You may recall that all-round heroine Jasmyne Cannick filed suit in federal court last December alleging that the LAPD and the City of LA had selectively prosecuted her for charges arising from 2014 protests about the Michael Brown situation in revenge for her outspoken criticism of the department. Well, it just recently came to my attention that Patti Beers, another well-known critic of the LAPD, who was also arrested and prosecuted1 under the same general circumstances, filed a suit against the City and various LAPD officials, at roughly the same time, in November 2016.

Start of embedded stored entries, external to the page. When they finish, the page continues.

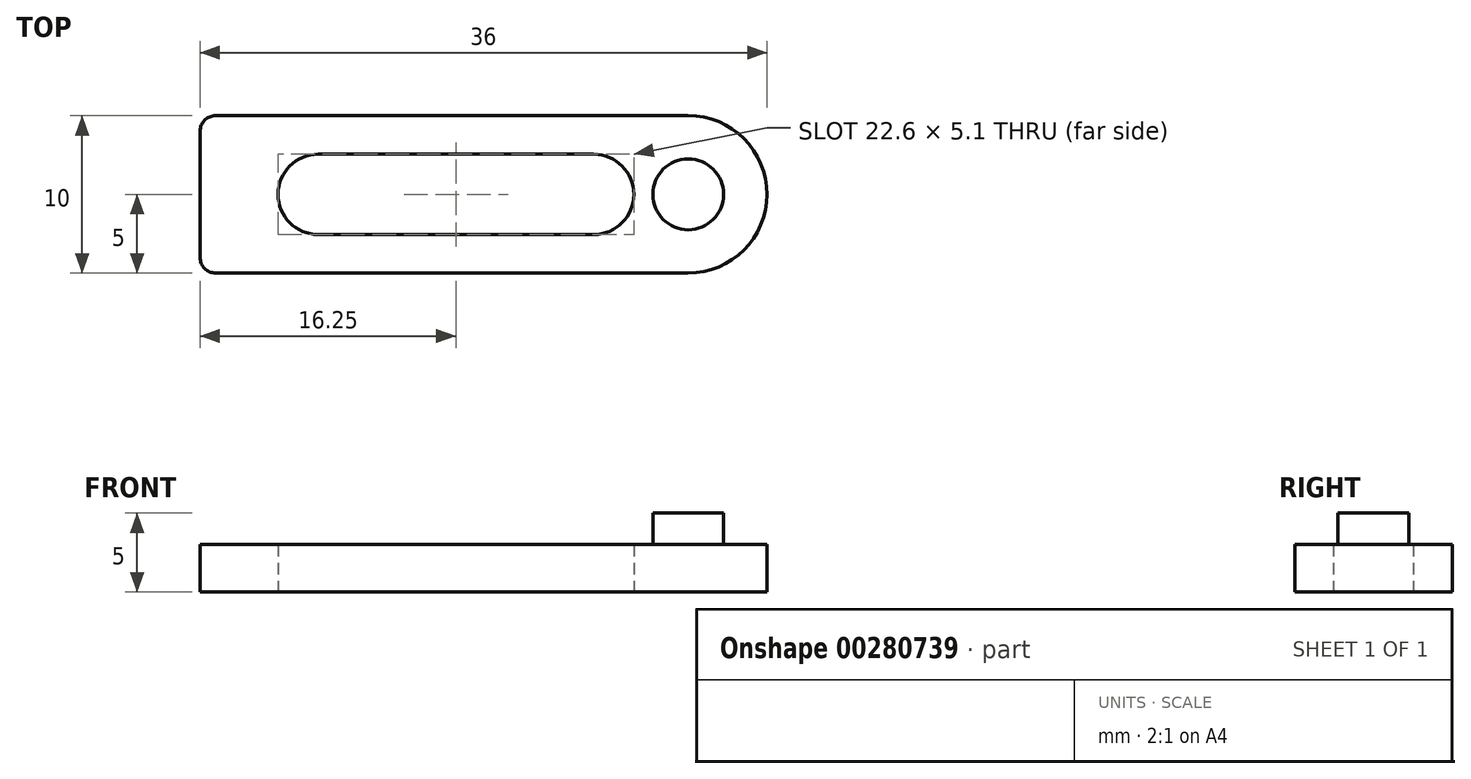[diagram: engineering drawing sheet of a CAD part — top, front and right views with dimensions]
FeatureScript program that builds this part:
annotation { "Feature Type Name" : "Feature", "Feature Type Description" : "" }
export const myFeature = defineFeature(function(context is Context, id is Id, definition is map)
    precondition{}
    {
        {
            var Q0;
            Q0=qCreatedBy(makeId("Top.planeOp"),FACE);
            var sketch = newSketch(context, id + "F0", { "sketchPlane" : qUnion([Q0])});
            skLineSegment(sketch, "E0.bottom", {"start": v(13.5, -5) * mm, "end": v(-16.5, -5) * mm});
            skLineSegment(sketch, "E0.top", {"start": v(13.5, 5) * mm, "end": v(-16.5, 5) * mm});
            skLineSegment(sketch, "E0.right", {"start": v(-17.5, -4) * mm, "end": v(-17.5, 4) * mm});
            skPoint(sketch, "E0.middle", {"position": v(0, 0) * mm});
            skLineSegment(sketch, "E1", {"start": v(-10, 0) * mm, "end": v(7.5, 0) * mm});
            skArc(sketch, "E2.0.startCap", {"start": v(-10, -2.55) * mm, "mid": v(-12.55, 0) * mm, "end": v(-10, 2.55) * mm});
            skArc(sketch, "E2.0.endCap", {"start": v(7.5, 2.55) * mm, "mid": v(10.05, 0) * mm, "end": v(7.5, -2.55) * mm});
            skLineSegment(sketch, "E2.0.left", {"start": v(-10, 2.55) * mm, "end": v(7.5, 2.55) * mm});
            skLineSegment(sketch, "E2.0.right", {"start": v(-10, -2.55) * mm, "end": v(7.5, -2.55) * mm});
            skPoint(sketch, "E3.visualSharp", {"position": v(-17.5, 5) * mm});
            skArc(sketch, "E3.filletArc", {"start": v(-16.5, 5) * mm, "mid": v(-17.2, 4.7) * mm, "end": v(-17.5, 4) * mm});
            skPoint(sketch, "E4.visualSharp", {"position": v(-17.5, -5) * mm});
            skArc(sketch, "E4.filletArc", {"start": v(-17.5, -4) * mm, "mid": v(-17.2, -4.7) * mm, "end": v(-16.5, -5) * mm});
            skPoint(sketch, "E5.visualSharp", {"position": v(17.5, -5) * mm});
            skPoint(sketch, "E6.visualSharp", {"position": v(17.5, 5) * mm});
            skCircle(sketch, "E7", {"center": v(13.5, 0) * mm, "radius": 2.25 * mm});
            skArc(sketch, "E8", {"start": v(13.5, -5) * mm, "mid": v(18.5, 0) * mm, "end": v(13.5, 5) * mm});
            skSolve(sketch);
        }
        {
            var Q0;
            Q0=makeQuery(id+"F0.imprint","IMPRINT",FACE,{"disambiguationData":[TD([[makeQuery(id+"F0.imprint","IMPRINT",EDGE,{"derivedFrom":sQuery(id+"F0.wireOp",EDGE,"E0.bottom")}),-1.0]])]});
            var Q1;
            Q1=makeQuery(id+"F0.imprint","IMPRINT",FACE,{"disambiguationData":[TD([[makeQuery(id+"F0.imprint","IMPRINT",EDGE,{"derivedFrom":sQuery(id+"F0.wireOp",EDGE,"E7")}),1.0]])]});
            extrude(context, id + "F1", {"entities" : qUnion([Q0, Q1]), "depth" : 3 * mm});
        }
        {
            var Q0;
            Q0=makeQuery(id+"F0.imprint","IMPRINT",FACE,{"disambiguationData":[TD([[makeQuery(id+"F0.imprint","IMPRINT",EDGE,{"derivedFrom":sQuery(id+"F0.wireOp",EDGE,"E7")}),1.0]])]});
            extrude(context, id + "F2", {"entities" : qUnion([Q0]), "operationType" : NewBodyOperationType.ADD, "depth" : 5 * mm});
        }
    });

This has nothing much at all to do with businesss improvement districts, but it’s Saturday night and I just felt like laying some Form 990s on you. These five beauties are from slavering psychopath Mark Ryavec’s agressively moronic Venice-based gang of subliterate meatheads, known to the mundane world as the Venice Stakeholders Association. They are available here on Archive.Org for your reading and researchical pleasure.

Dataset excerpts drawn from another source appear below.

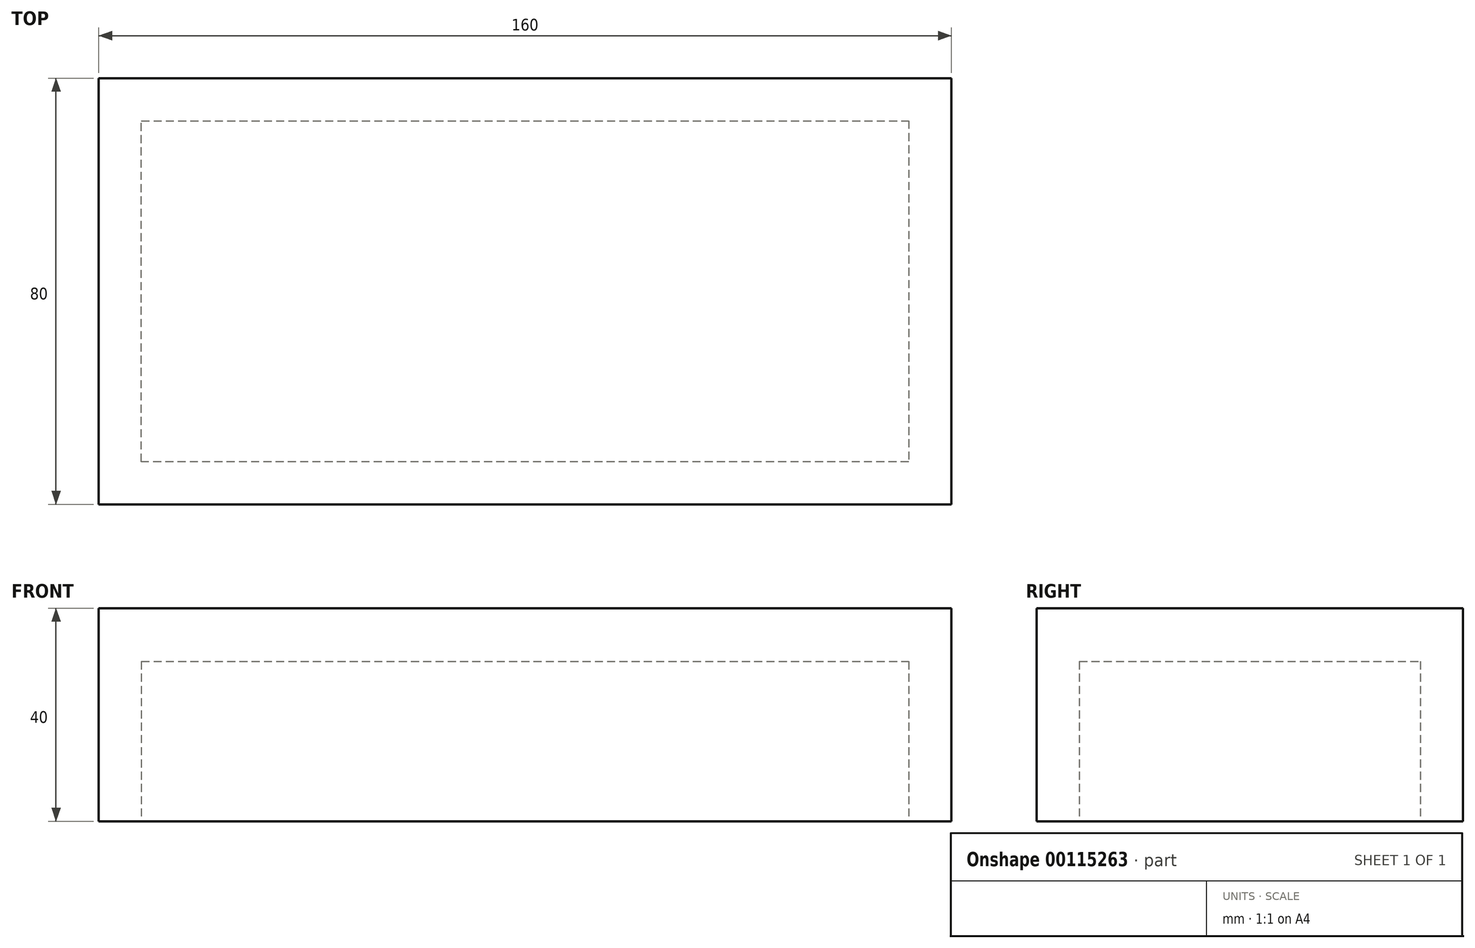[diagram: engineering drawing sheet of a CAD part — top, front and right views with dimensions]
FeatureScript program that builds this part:
annotation { "Feature Type Name" : "Feature", "Feature Type Description" : "" }
export const myFeature = defineFeature(function(context is Context, id is Id, definition is map)
    precondition{}
    {
        {
            var Q0;
            Q0=qCreatedBy(makeId("Top.planeOp"),FACE);
            var sketch = newSketch(context, id + "F0", { "sketchPlane" : qUnion([Q0])});
            skLineSegment(sketch, "E0.bottom", {"start": v(-91.73, 19.26) * mm, "end": v(68.27, 19.26) * mm});
            skLineSegment(sketch, "E0.top", {"start": v(-91.73, -60.74) * mm, "end": v(68.27, -60.74) * mm});
            skLineSegment(sketch, "E0.left", {"start": v(-91.73, 19.26) * mm, "end": v(-91.73, -60.74) * mm});
            skLineSegment(sketch, "E0.right", {"start": v(68.27, 19.26) * mm, "end": v(68.27, -60.74) * mm});
            skSolve(sketch);
        }
        {
            var Q0;
            Q0=makeQuery(id+"F0.imprint","IMPRINT",FACE,{"disambiguationData":[TD([[makeQuery(id+"F0.imprint","IMPRINT",EDGE,{"derivedFrom":sQuery(id+"F0.wireOp",EDGE,"E0.bottom")}),-1.0]])]});
            extrude(context, id + "F1", {"entities" : qUnion([Q0]), "depth" : 40 * mm});
        }
        {
            var Q0;
            Q0=qCreatedBy(makeId("Top.planeOp"),FACE);
            var sketch = newSketch(context, id + "F2", { "sketchPlane" : qUnion([Q0])});
            skLineSegment(sketch, "E1.0", {"start": v(-83.73, 11.26) * mm, "end": v(60.27, 11.26) * mm});
            skLineSegment(sketch, "E1.1", {"start": v(-83.73, -52.74) * mm, "end": v(-83.73, 11.26) * mm});
            skLineSegment(sketch, "E1.2", {"start": v(60.27, -52.74) * mm, "end": v(-83.73, -52.74) * mm});
            skLineSegment(sketch, "E1.3", {"start": v(60.27, 11.26) * mm, "end": v(60.27, -52.74) * mm});
            skSolve(sketch);
        }
        {
            var Q0;
            Q0=makeQuery(id+"F2.imprint","IMPRINT",FACE,{"disambiguationData":[TD([[makeQuery(id+"F2.imprint","IMPRINT",EDGE,{"derivedFrom":sQuery(id+"F2.wireOp",EDGE,"E1.0")}),-1.0]])]});
            extrude(context, id + "F3", {"entities" : qUnion([Q0]), "operationType" : NewBodyOperationType.REMOVE, "depth" : 30 * mm});
        }
    });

These items are interesting for any number of reasons. One is that they show that the VSA is not just a vision of sugar plums dancing ‘neath the fevered brow of Mark Ryavec, but that there are actual real-life other people involved:2 Michael King, Bonnie Felix, Anil Comelo, Robert Feist, Richard Myer(s).3 Had they appeared in another context I’d have been willing to bet that these names were merely selected from the myriad to be found in Ryavec’s floridly diverse collection of multiple personalities, but I don’t know many people, even the really, really, crazy ones, who have a lack of foresight sufficient to cause them to swear under penalty of perjury in a document submitted to the Federal government that the names of their imaginary friends represent real-life actual human beings.4
A few weeks ago, Rory Carroll published an excellent article in The Guardian on how the City of Los Angeles has used gang injunctions as a tool of gentrification in Venice. Of course, this is not news to anyone who’s been paying attention since the injunction began in 2000. Even at the time it seemed clear that the injunction was a response to the wave of gentrification that began in Venice in the late 1980s and underwent unprecedented acceleration through the 1990s. Of course, everyone who’s smelting gold out of the housing stock of Oakwood in a blast furnace fueled by the burning bodies and lives of the poor people, the dark-skinned people, fed into the hopper by the LAPD, denies this every which way.

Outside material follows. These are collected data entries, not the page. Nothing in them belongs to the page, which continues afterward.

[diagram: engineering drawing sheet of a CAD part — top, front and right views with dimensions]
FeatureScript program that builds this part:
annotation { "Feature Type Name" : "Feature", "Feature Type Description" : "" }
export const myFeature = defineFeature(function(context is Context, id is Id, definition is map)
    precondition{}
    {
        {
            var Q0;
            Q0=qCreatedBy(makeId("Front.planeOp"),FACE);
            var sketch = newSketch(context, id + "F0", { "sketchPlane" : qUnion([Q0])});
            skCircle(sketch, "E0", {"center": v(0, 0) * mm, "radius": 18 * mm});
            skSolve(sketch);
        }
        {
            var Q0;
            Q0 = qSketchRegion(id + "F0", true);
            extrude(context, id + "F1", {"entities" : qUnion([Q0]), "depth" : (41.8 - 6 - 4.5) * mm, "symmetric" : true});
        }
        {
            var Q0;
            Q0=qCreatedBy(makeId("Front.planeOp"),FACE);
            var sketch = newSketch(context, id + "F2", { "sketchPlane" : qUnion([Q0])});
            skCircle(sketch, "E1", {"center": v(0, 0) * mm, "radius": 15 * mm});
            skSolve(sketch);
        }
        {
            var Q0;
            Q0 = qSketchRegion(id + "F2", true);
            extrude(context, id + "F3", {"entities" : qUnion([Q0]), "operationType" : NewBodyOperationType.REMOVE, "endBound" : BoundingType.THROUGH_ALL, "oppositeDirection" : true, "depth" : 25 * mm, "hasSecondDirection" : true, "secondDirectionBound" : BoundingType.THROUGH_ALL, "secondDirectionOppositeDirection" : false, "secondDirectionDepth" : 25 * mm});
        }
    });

And these arguments have been repeated so often I have nightmares about them. “The cops would never ever do such a thing.” “There’s no conspiracy to chase out darkies.”5 And so on and on and on. But Venice’s own muse of slavering psychopathy, the very king of the gentrifiers, the universally acknowledged whitest man in Venice, Mark Ryavec himself, has distilled all of them, every last threadbare tin-foil-hat characterization, into one bitter pithy little ball. As Rory Carroll puts it:
For Mark Ryavec, head of the Venice Stakeholders Association, the notion that police act as gentrification agents is “a bunch of radical bullshit”.